While he acknowledges the existential impetus for exodus imparted by events like pogroms and virulent forms of anti-Semitism, Goldberg also devotes significant time to showing how economic incentives drove countless Jews to leave the only homes they ever knew to try their luck in the United States. He sets his film apart from other entries in the genre with a moving examination of the toll immigration took on those left behind, specifically the parents who sacrificed so much to give their children a chance for a new life in the New World. “What caught me the most,” he says, is when his interviewees “would talk about these parents who looked at their kids and knew they would never see them again. And these children took this outrageous risk to come here. Waving parents goodbye, the parents allowing them to do it … ” he trails off.

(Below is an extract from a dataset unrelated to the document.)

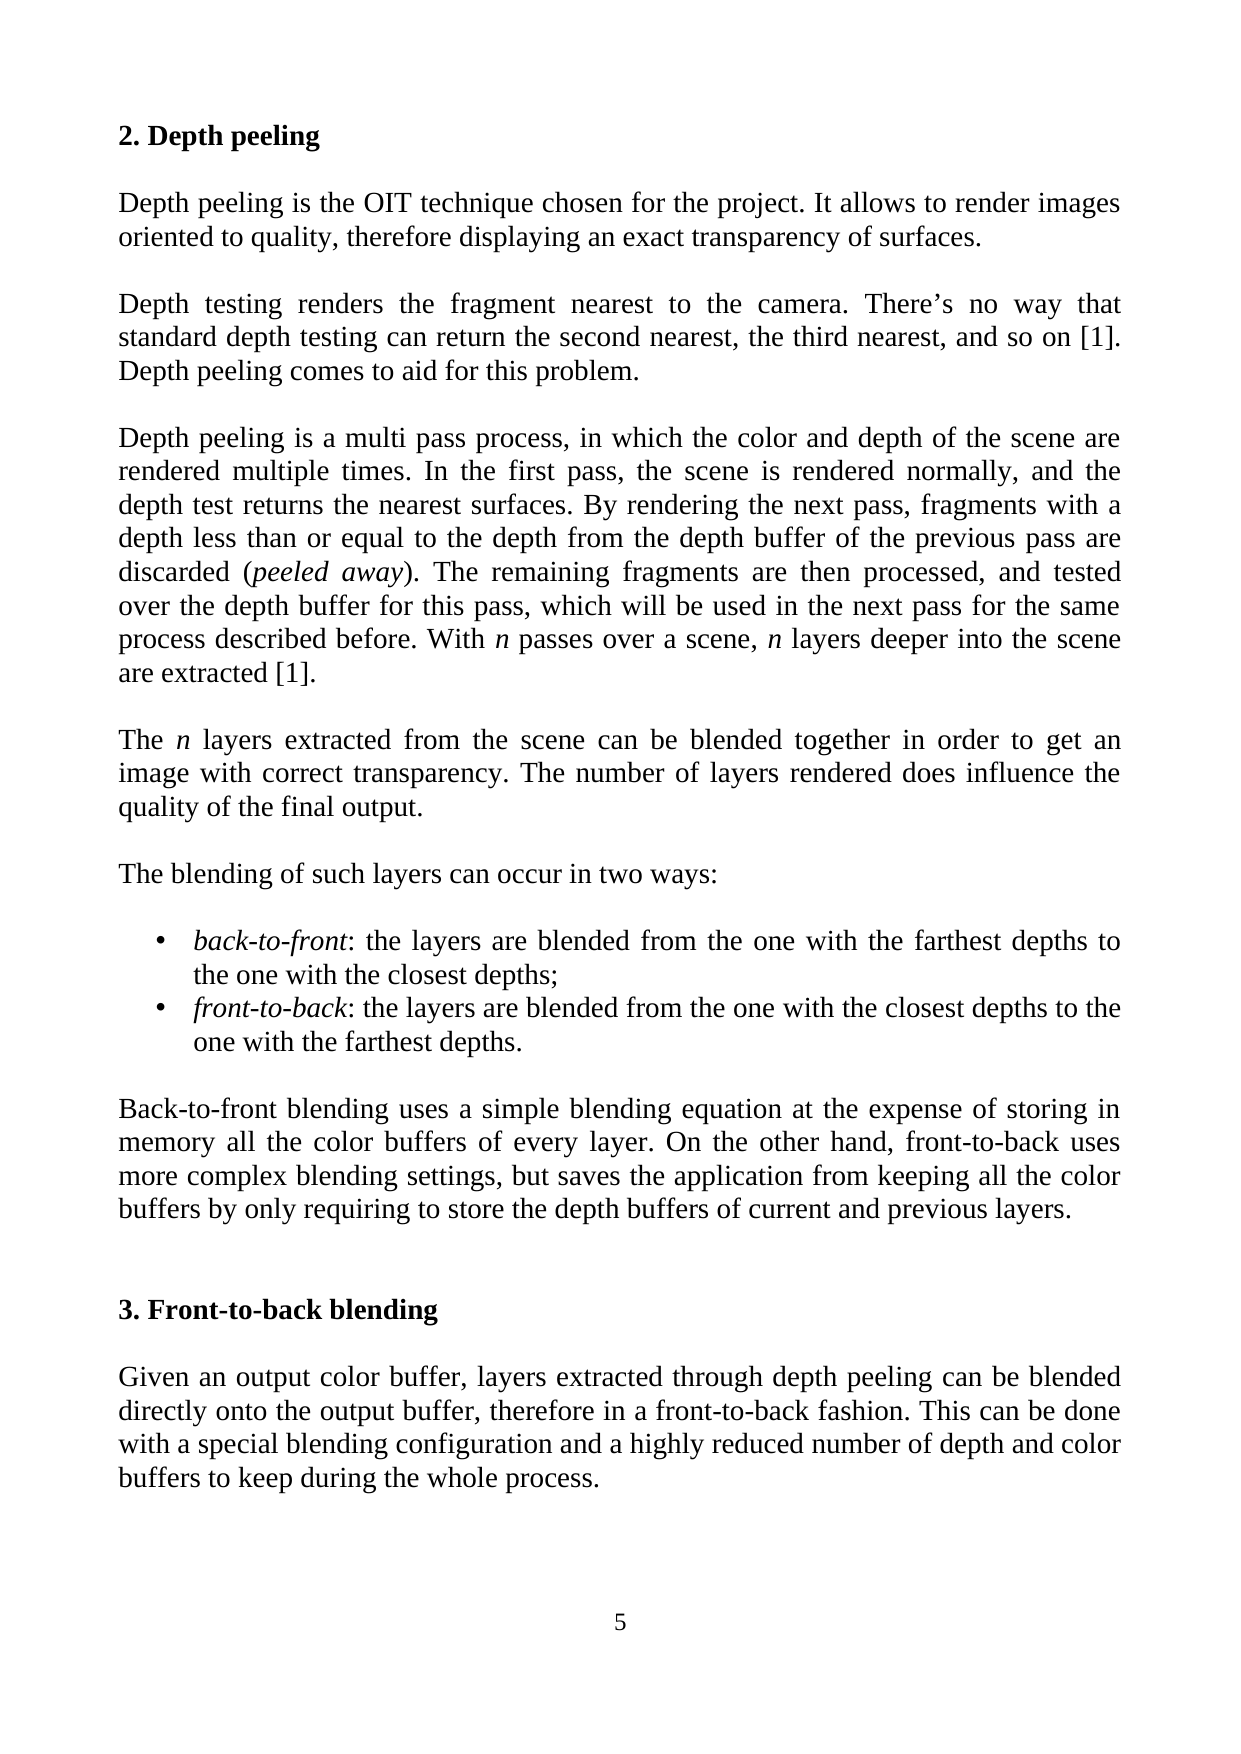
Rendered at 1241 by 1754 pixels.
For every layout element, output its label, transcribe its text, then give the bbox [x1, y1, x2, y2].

Perhaps the most fascinating aspect of The Jewish Journey: America is the section on those who emigrated from the Middle East over the past decades. By having immigrants like Cynthia Kaplan Shamash, a Queens dentist and member of the board of the World Organization of Jews From Iraq, describe the wrenching process of being left no choice but to flee the only home her family had known for generations, Goldberg opens a window into the seldom-seen world of these primarily Sephardic Jews.
Featuring Iranian Jews was a logical choice for Goldberg, as he had delved into their story as part of his 2012 documentary, The Iranian Americans. He also felt it was important to offer a Sephardic viewpoint to what is usually an overwhelmingly Ashkenazic story.
“When I produced films over the years,” he explains, “the Sephardim wanted to be more included. I always had it in the back of my mind to do a Mizrahi Jewish story.”
As a result of his dedication to give equal time to these often-overlooked aspects of the Jewish immigrant experience, those who watch The Jewish Journey: America on television or at a special viewing event at the National Museum of American Jewish History on March 1. (Goldberg says the museum is one of the documentary’s major donors) will see a work that adds another layer to the canon of Jewish immigrant overviews.
Goldberg says he has come to realize that his continued commitment to putting the Jewish experience onscreen is an integral part of simply being a good Jew. “We are here to make the world a little bit better. It’s like a really good job,” he says of Judaism. “It comes with great benefits, but you also have to work really hard. At the end of the day, the goal is to be of service in this world.”
The Jewish Journey: America
March 1 at 4:30 p.m.; March 3 at 10 p.m.